Input for this task:
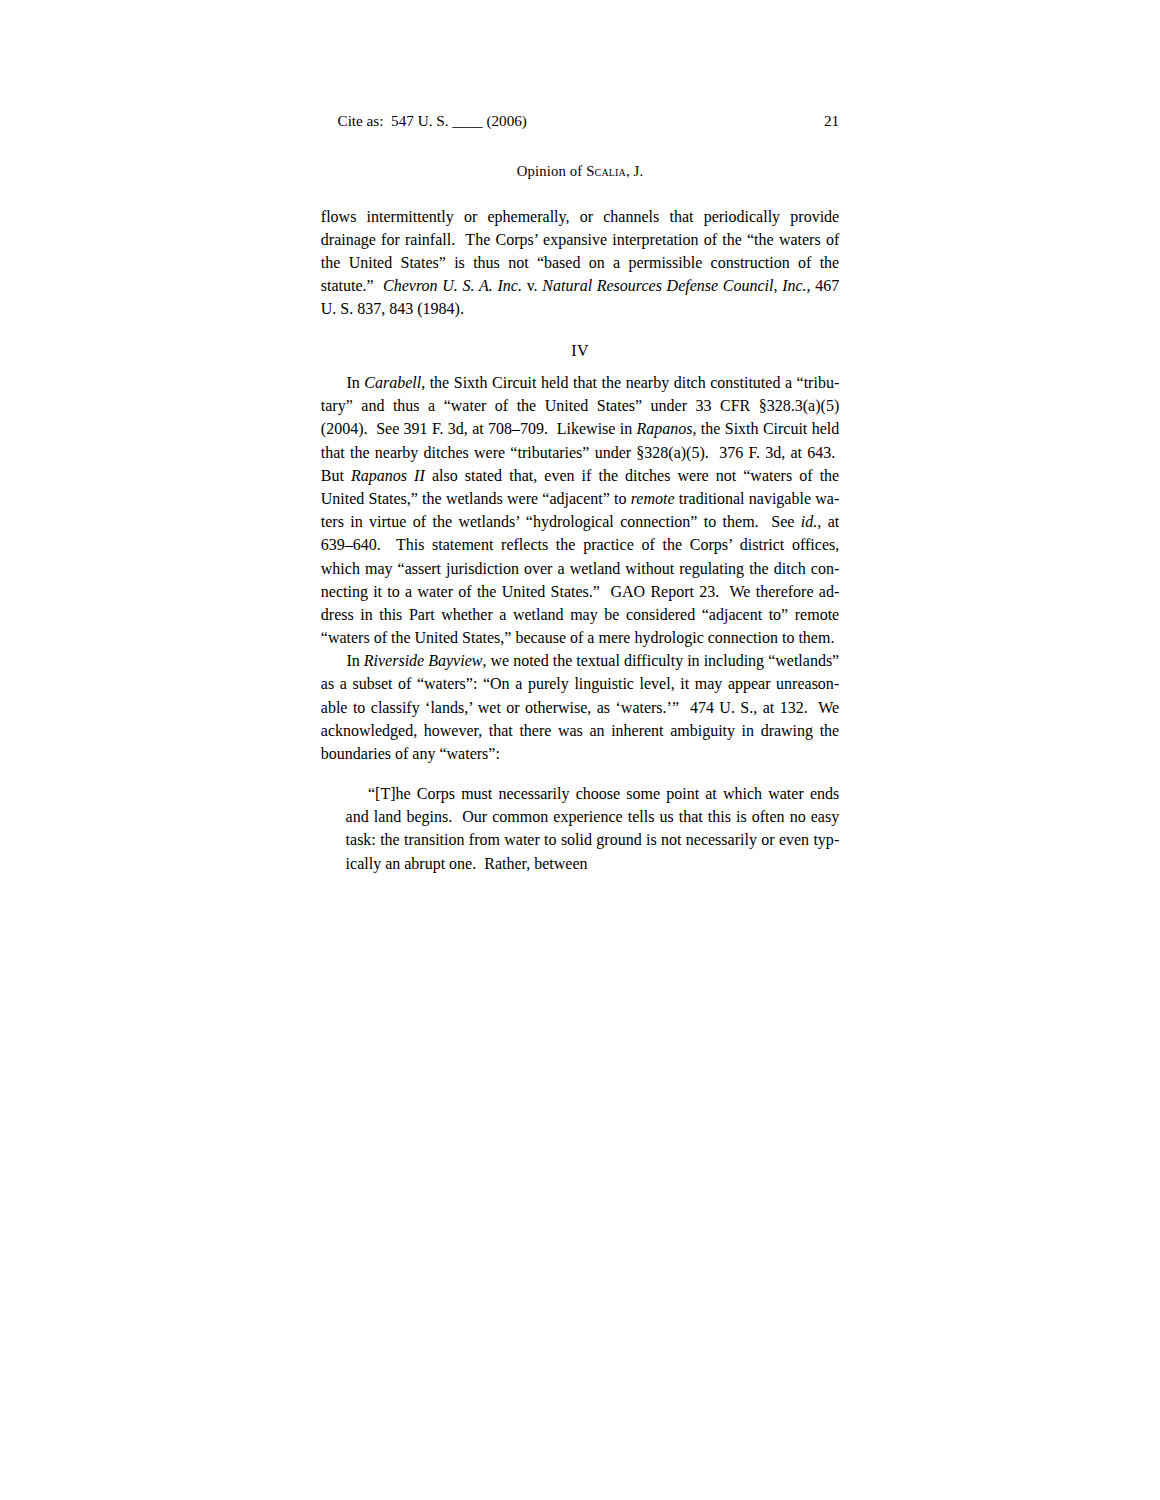Cite as: 547 U. S. ____ (2006) 21
Opinion of Scalia, J.
flows intermittently or ephemerally, or channels that periodically provide drainage for rainfall. The Corps’ expansive interpretation of the “the waters of the United States” is thus not “based on a permissible construction of the statute.” Chevron U. S. A. Inc. v. Natural Resources Defense Council, Inc., 467 U. S. 837, 843 (1984).
IV
In Carabell, the Sixth Circuit held that the nearby ditch constituted a “tributary” and thus a “water of the United States” under 33 CFR §328.3(a)(5) (2004). See 391 F. 3d, at 708–709. Likewise in Rapanos, the Sixth Circuit held that the nearby ditches were “tributaries” under §328(a)(5). 376 F. 3d, at 643. But Rapanos II also stated that, even if the ditches were not “waters of the United States,” the wetlands were “adjacent” to remote traditional navigable waters in virtue of the wetlands’ “hydrological connection” to them. See id., at 639–640. This statement reflects the practice of the Corps’ district offices, which may “assert jurisdiction over a wetland without regulating the ditch connecting it to a water of the United States.” GAO Report 23. We therefore address in this Part whether a wetland may be considered “adjacent to” remote “waters of the United States,” because of a mere hydrologic connection to them.
In Riverside Bayview, we noted the textual difficulty in including “wetlands” as a subset of “waters”: “On a purely linguistic level, it may appear unreasonable to classify ‘lands,’ wet or otherwise, as ‘waters.’” 474 U. S., at 132. We acknowledged, however, that there was an inherent ambiguity in drawing the boundaries of any “waters”:
“[T]he Corps must necessarily choose some point at which water ends and land begins. Our common experience tells us that this is often no easy task: the transition from water to solid ground is not necessarily or even typically an abrupt one. Rather, between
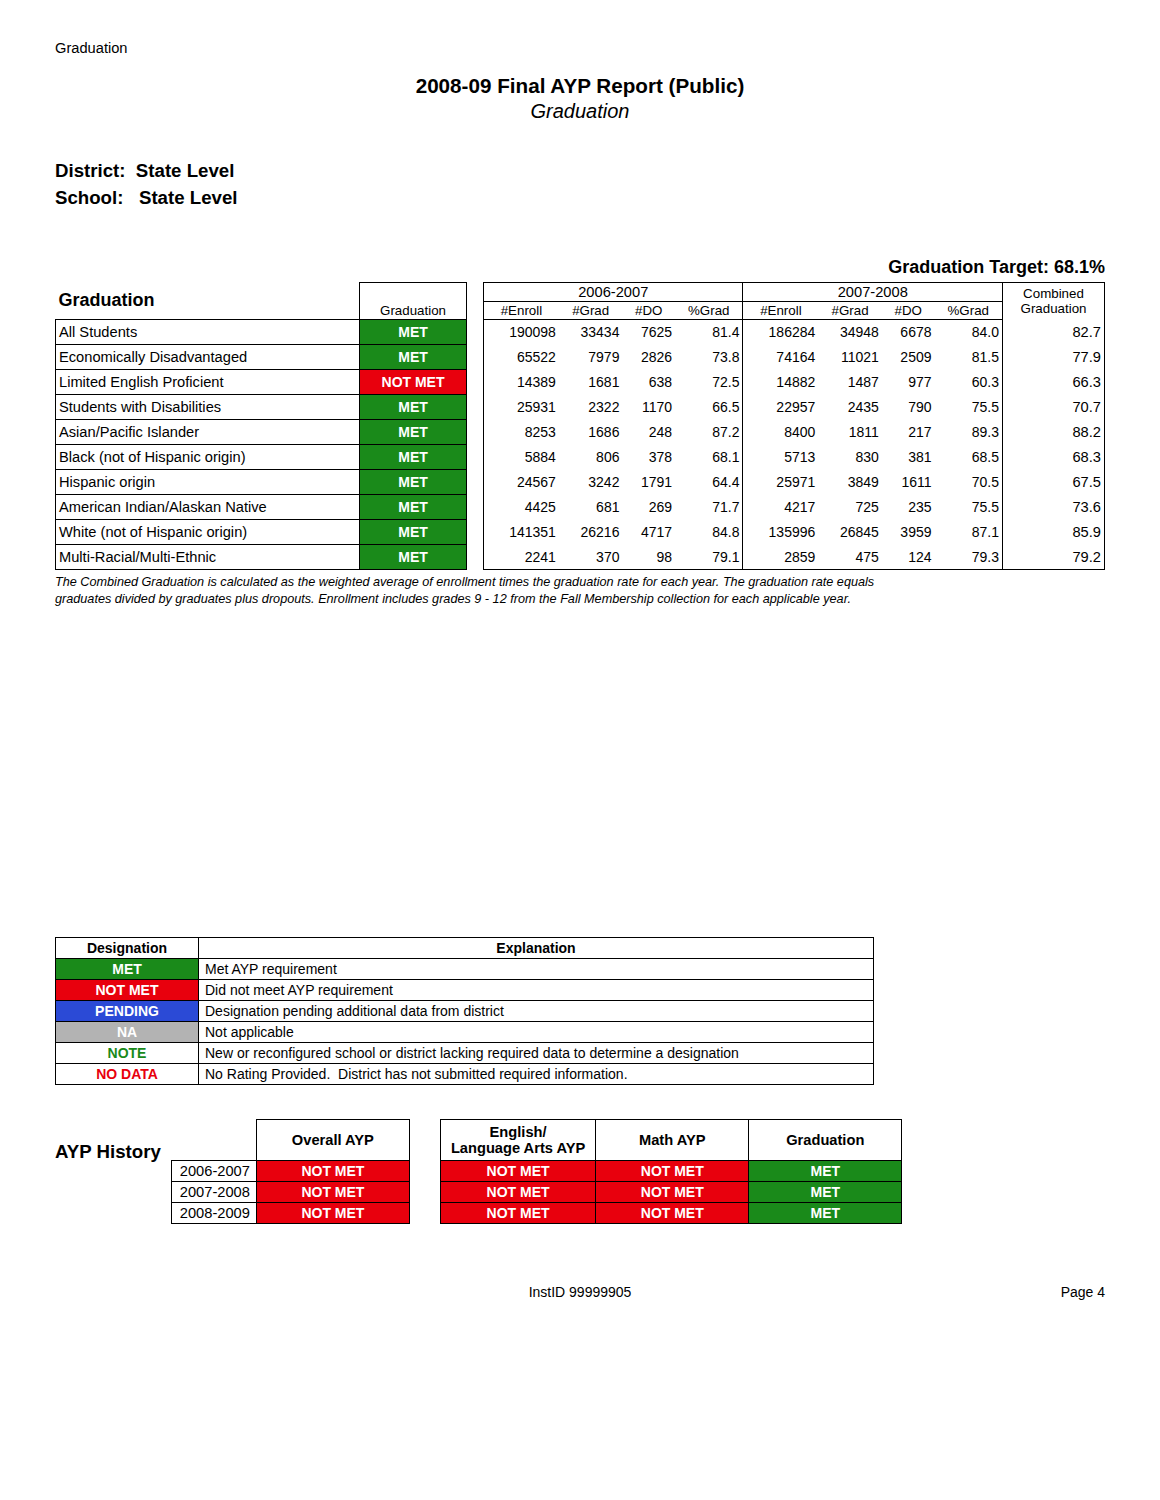Graduation
2008-09 Final AYP Report (Public)
Graduation
District: State Level
School: State Level
Graduation Target: 68.1%
| Graduation | | | 2006-2007 | 2007-2008 | Combined Graduation |
| Graduation | | #Enroll | #Grad | #DO | %Grad | #Enroll | #Grad | #DO | %Grad |
| All Students | MET | | 190098 | 33434 | 7625 | 81.4 | 186284 | 34948 | 6678 | 84.0 | 82.7 |
| Economically Disadvantaged | MET | | 65522 | 7979 | 2826 | 73.8 | 74164 | 11021 | 2509 | 81.5 | 77.9 |
| Limited English Proficient | NOT MET | | 14389 | 1681 | 638 | 72.5 | 14882 | 1487 | 977 | 60.3 | 66.3 |
| Students with Disabilities | MET | | 25931 | 2322 | 1170 | 66.5 | 22957 | 2435 | 790 | 75.5 | 70.7 |
| Asian/Pacific Islander | MET | | 8253 | 1686 | 248 | 87.2 | 8400 | 1811 | 217 | 89.3 | 88.2 |
| Black (not of Hispanic origin) | MET | | 5884 | 806 | 378 | 68.1 | 5713 | 830 | 381 | 68.5 | 68.3 |
| Hispanic origin | MET | | 24567 | 3242 | 1791 | 64.4 | 25971 | 3849 | 1611 | 70.5 | 67.5 |
| American Indian/Alaskan Native | MET | | 4425 | 681 | 269 | 71.7 | 4217 | 725 | 235 | 75.5 | 73.6 |
| White (not of Hispanic origin) | MET | | 141351 | 26216 | 4717 | 84.8 | 135996 | 26845 | 3959 | 87.1 | 85.9 |
| Multi-Racial/Multi-Ethnic | MET | | 2241 | 370 | 98 | 79.1 | 2859 | 475 | 124 | 79.3 | 79.2 |
The Combined Graduation is calculated as the weighted average of enrollment times the graduation rate for each year. The graduation rate equals
graduates divided by graduates plus dropouts. Enrollment includes grades 9 - 12 from the Fall Membership collection for each applicable year.
| Designation | Explanation |
| --- | --- |
| MET | Met AYP requirement |
| NOT MET | Did not meet AYP requirement |
| PENDING | Designation pending additional data from district |
| NA | Not applicable |
| NOTE | New or reconfigured school or district lacking required data to determine a designation |
| NO DATA | No Rating Provided. District has not submitted required information. |
AYP History
| | Overall AYP | | English/ Language Arts AYP | Math AYP | Graduation |
| --- | --- | --- | --- | --- | --- |
| 2006-2007 | NOT MET | | NOT MET | NOT MET | MET |
| 2007-2008 | NOT MET | | NOT MET | NOT MET | MET |
| 2008-2009 | NOT MET | | NOT MET | NOT MET | MET |
InstID 99999905
Page 4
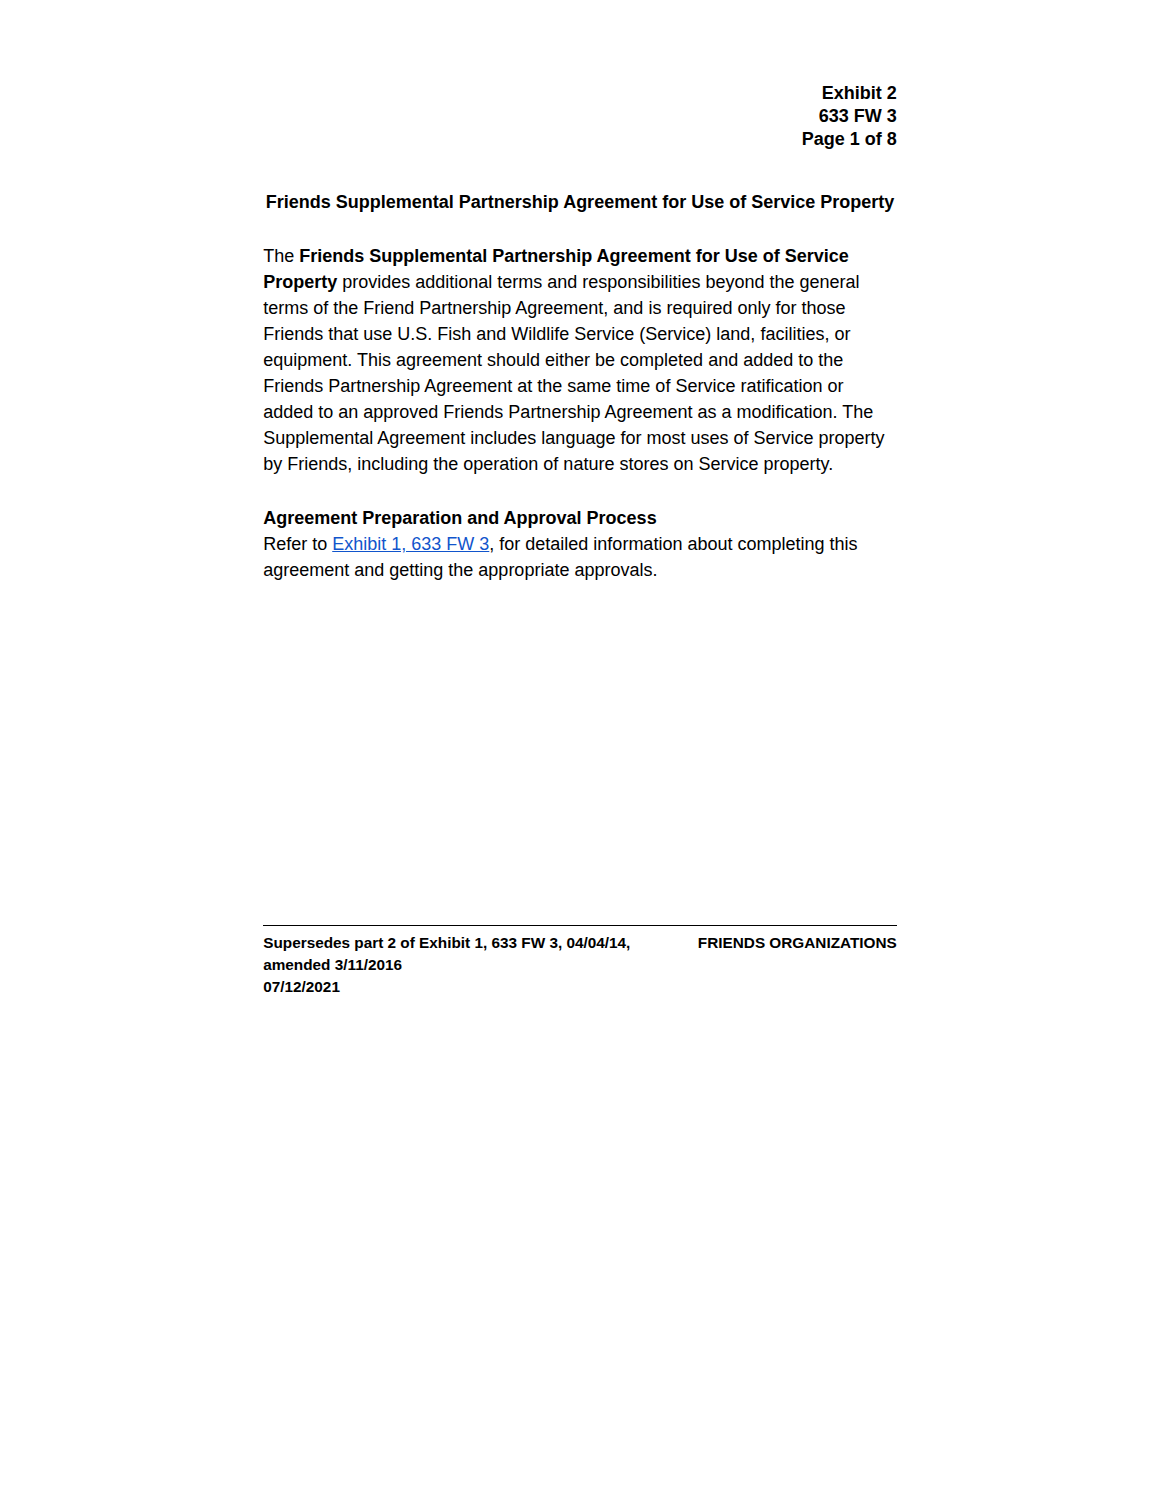Exhibit 2
633 FW 3
Page 1 of 8
Friends Supplemental Partnership Agreement for Use of Service Property
The Friends Supplemental Partnership Agreement for Use of Service Property provides additional terms and responsibilities beyond the general terms of the Friend Partnership Agreement, and is required only for those Friends that use U.S. Fish and Wildlife Service (Service) land, facilities, or equipment. This agreement should either be completed and added to the Friends Partnership Agreement at the same time of Service ratification or added to an approved Friends Partnership Agreement as a modification. The Supplemental Agreement includes language for most uses of Service property by Friends, including the operation of nature stores on Service property.
Agreement Preparation and Approval Process
Refer to Exhibit 1, 633 FW 3, for detailed information about completing this agreement and getting the appropriate approvals.
Supersedes part 2 of Exhibit 1, 633 FW 3, 04/04/14, amended 3/11/2016 07/12/2021
FRIENDS ORGANIZATIONS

What the task requires: When the word "year" occurs in a line above, list that line.

Reply to the exercise:
The Combined Graduation is calculated as the weighted average of enrollment times the graduation rate for each year. The graduation rate equals
graduates divided by graduates plus dropouts. Enrollment includes grades 9 - 12 from the Fall Membership collection for each applicable year.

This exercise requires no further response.